Header Injection, Dashboard, JWT


#1

Trying to set up Tyk for the first time…

According to dpkg I have tyk-gateway 2.2.0.27 and tyk-dashboard 1.2.0.0

I have set up my API successfully, and I’d like to put JWT claims into the request header that goes to the back-end services. I see that header injection with $tyk_context.* should be supported in Tyk 2.2, and I believe I saw that the support for accessing JWT claims via the context was added in 2.2.0.4 or something (so I’m assuming I should see it in 2.2.0.27).

Nevertheless, I can’t get anything with $tyk_context to work.

I go into the dashboard, select the API, select my (working) entry in Endpoint Designer, and use Modified Headers / Request.

If I add the header “x-some-header” with value “14” then my service sees the header.

If I add the same header with any of the following values, then my service does not see the header (it silently disappears).
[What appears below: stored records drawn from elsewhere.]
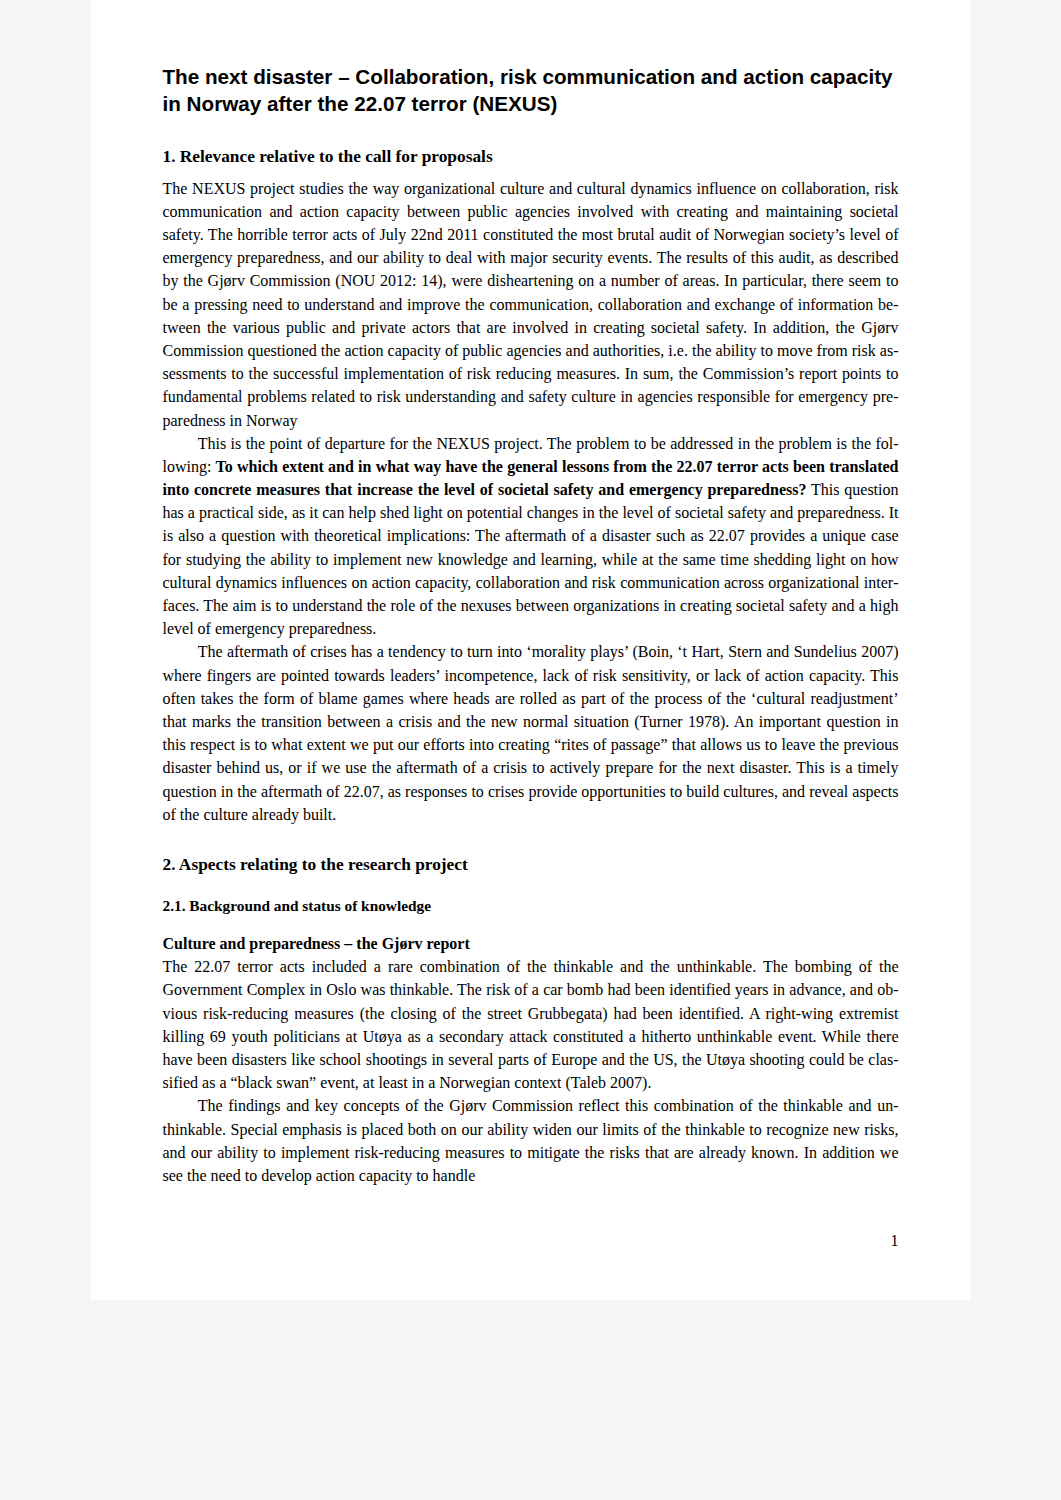The next disaster – Collaboration, risk communication and action capacity in Norway after the 22.07 terror (NEXUS)
1. Relevance relative to the call for proposals
The NEXUS project studies the way organizational culture and cultural dynamics influence on collaboration, risk communication and action capacity between public agencies involved with creating and maintaining societal safety. The horrible terror acts of July 22nd 2011 constituted the most brutal audit of Norwegian society’s level of emergency preparedness, and our ability to deal with major security events. The results of this audit, as described by the Gjørv Commission (NOU 2012: 14), were disheartening on a number of areas. In particular, there seem to be a pressing need to understand and improve the communication, collaboration and exchange of information between the various public and private actors that are involved in creating societal safety. In addition, the Gjørv Commission questioned the action capacity of public agencies and authorities, i.e. the ability to move from risk assessments to the successful implementation of risk reducing measures. In sum, the Commission’s report points to fundamental problems related to risk understanding and safety culture in agencies responsible for emergency preparedness in Norway
This is the point of departure for the NEXUS project. The problem to be addressed in the problem is the following: To which extent and in what way have the general lessons from the 22.07 terror acts been translated into concrete measures that increase the level of societal safety and emergency preparedness? This question has a practical side, as it can help shed light on potential changes in the level of societal safety and preparedness. It is also a question with theoretical implications: The aftermath of a disaster such as 22.07 provides a unique case for studying the ability to implement new knowledge and learning, while at the same time shedding light on how cultural dynamics influences on action capacity, collaboration and risk communication across organizational interfaces. The aim is to understand the role of the nexuses between organizations in creating societal safety and a high level of emergency preparedness.
The aftermath of crises has a tendency to turn into ‘morality plays’ (Boin, ‘t Hart, Stern and Sundelius 2007) where fingers are pointed towards leaders’ incompetence, lack of risk sensitivity, or lack of action capacity. This often takes the form of blame games where heads are rolled as part of the process of the ‘cultural readjustment’ that marks the transition between a crisis and the new normal situation (Turner 1978). An important question in this respect is to what extent we put our efforts into creating “rites of passage” that allows us to leave the previous disaster behind us, or if we use the aftermath of a crisis to actively prepare for the next disaster. This is a timely question in the aftermath of 22.07, as responses to crises provide opportunities to build cultures, and reveal aspects of the culture already built.
2. Aspects relating to the research project
2.1. Background and status of knowledge
Culture and preparedness – the Gjørv report
The 22.07 terror acts included a rare combination of the thinkable and the unthinkable. The bombing of the Government Complex in Oslo was thinkable. The risk of a car bomb had been identified years in advance, and obvious risk-reducing measures (the closing of the street Grubbegata) had been identified. A right-wing extremist killing 69 youth politicians at Utøya as a secondary attack constituted a hitherto unthinkable event. While there have been disasters like school shootings in several parts of Europe and the US, the Utøya shooting could be classified as a “black swan” event, at least in a Norwegian context (Taleb 2007).
The findings and key concepts of the Gjørv Commission reflect this combination of the thinkable and unthinkable. Special emphasis is placed both on our ability widen our limits of the thinkable to recognize new risks, and our ability to implement risk-reducing measures to mitigate the risks that are already known. In addition we see the need to develop action capacity to handle
1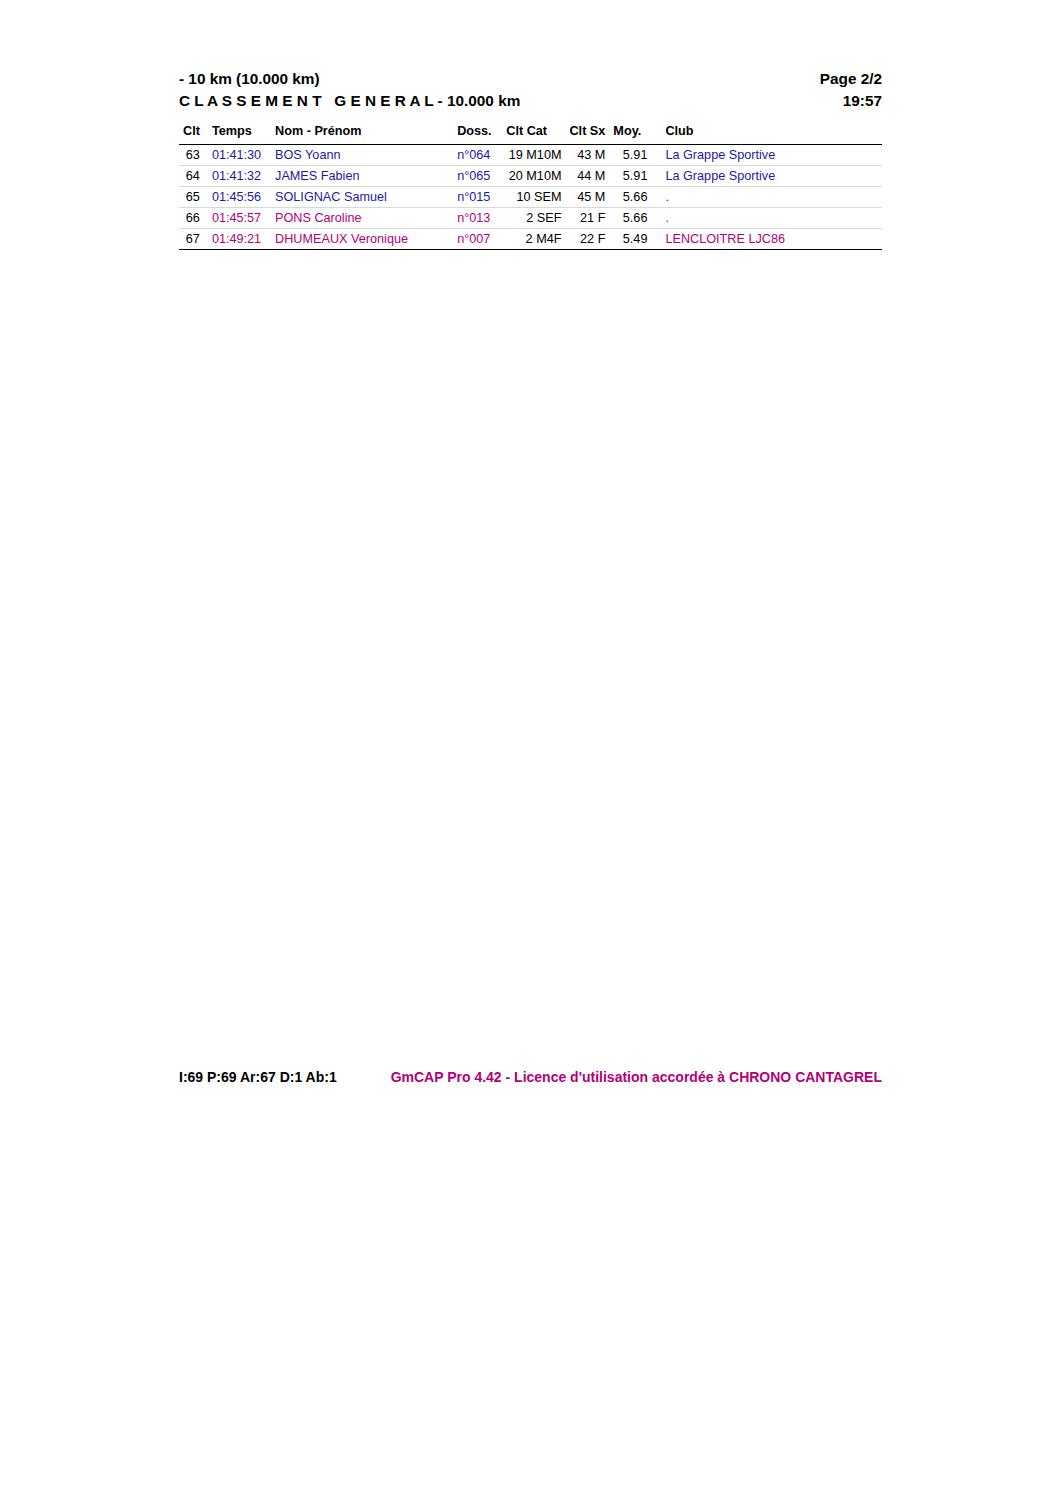- 10 km (10.000 km)
C L A S S E M E N T G E N E R A L - 10.000 km
Page 2/2
19:57
| Clt | Temps | Nom - Prénom | Doss. | Clt Cat | Clt Sx | Moy. | Club |
| --- | --- | --- | --- | --- | --- | --- | --- |
| 63 | 01:41:30 | BOS Yoann | n°064 | 19 M10M | 43 M | 5.91 | La Grappe Sportive |
| 64 | 01:41:32 | JAMES Fabien | n°065 | 20 M10M | 44 M | 5.91 | La Grappe Sportive |
| 65 | 01:45:56 | SOLIGNAC Samuel | n°015 | 10 SEM | 45 M | 5.66 | . |
| 66 | 01:45:57 | PONS Caroline | n°013 | 2 SEF | 21 F | 5.66 | . |
| 67 | 01:49:21 | DHUMEAUX Veronique | n°007 | 2 M4F | 22 F | 5.49 | LENCLOITRE LJC86 |
I:69 P:69 Ar:67 D:1 Ab:1
GmCAP Pro 4.42 - Licence d'utilisation accordée à CHRONO CANTAGREL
$tyk_context.jwt_claims_MyClaimName
$tyk_context.token
$tyk_context.remote_addr
$tyk_context

I do not see any errors in /var/log/upstart/tyk-gateway.log so I’m not even sure how to debug it. If somehow I don’t have a release supporting the first option, I would have expected the second to put the whole JWT token in there, and if somehow that’s not the token in question, at a minimum I would have expected the third to work.

Is there some different syntax needed when applying these settings via the dashboard? Or does it simply not work via the dashboard? (Though it doesn’t come through as a fixed value of $tyk_context… either – the header just isn’t added to the request.)

Any suggestions on how to debug this?

Thanks!


#2

Have you enabled context variables in your API Definition (see the advanced tab)?

M.


#3

That was it. Now working. Thanks!

I had no idea there was a setting needed to enable that – maybe it could be mentioned on the page https://tyk.io/tyk-documentation/transform-traffic/request-headers/ ?


#4

Yeah we might want to add a note there.

Context vars take extra processing so they need to be explicitly enabled as we need to take the processing hit.